Exercise prompt:
Arrange everything in the records below, from the line containing "Which slice is the smallest?" down to the line containing "Which has a", as a JSON list of strings with one string per line, leaving out blank lines.

Given information:
☆ ☆ ☆

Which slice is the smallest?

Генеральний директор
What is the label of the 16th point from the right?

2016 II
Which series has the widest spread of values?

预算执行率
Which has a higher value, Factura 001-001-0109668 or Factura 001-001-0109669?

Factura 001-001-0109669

☆ ☆ ☆

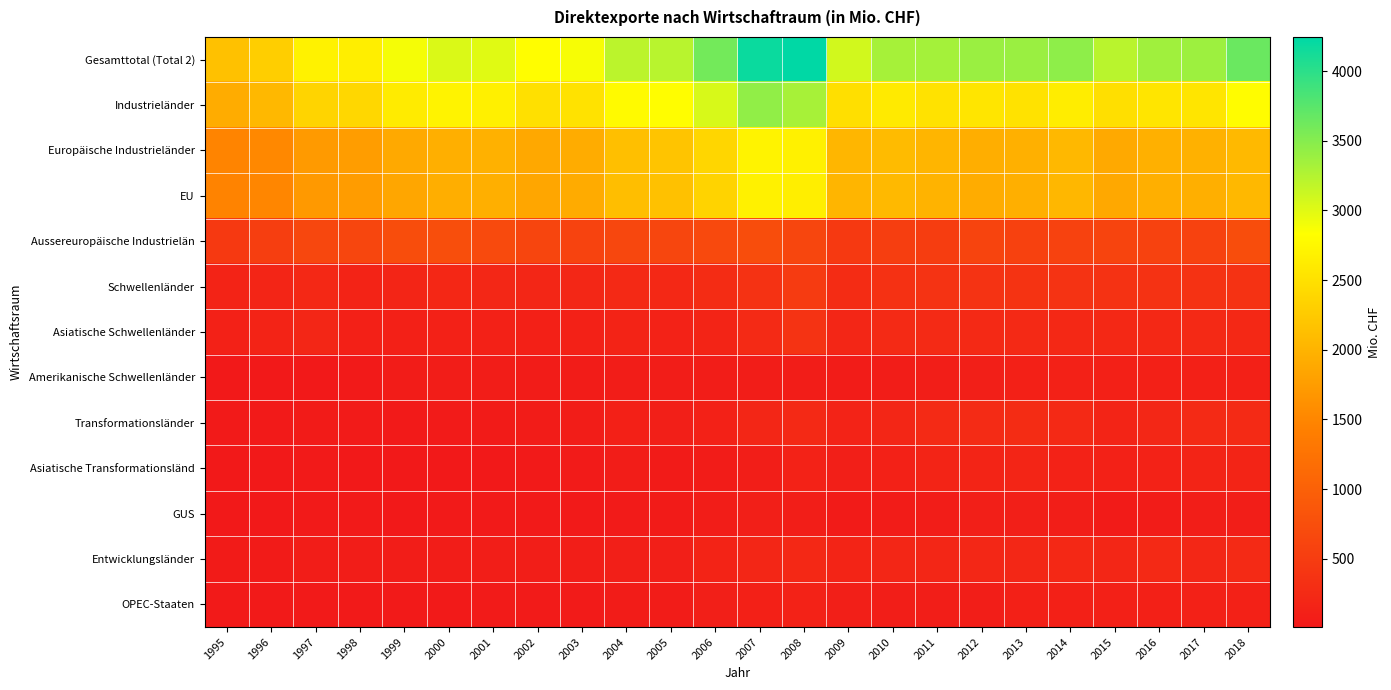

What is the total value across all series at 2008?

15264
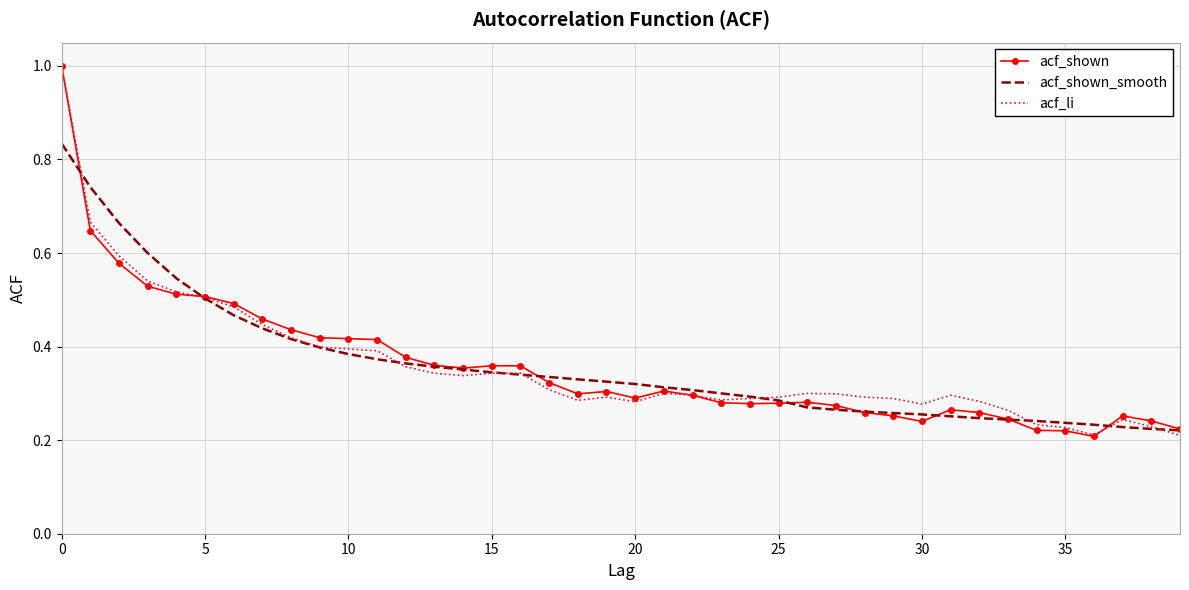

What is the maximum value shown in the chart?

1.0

☆ ☆ ☆

Answer to this problem:
[
  "Which slice is the smallest?",
  "Генеральний директор",
  "What is the label of the 16th point from the right?",
  "2016 II",
  "Which series has the widest spread of values?",
  "预算执行率",
  "Which has a higher value, Factura 001-001-0109668 or Factura 001-001-0109669?"
]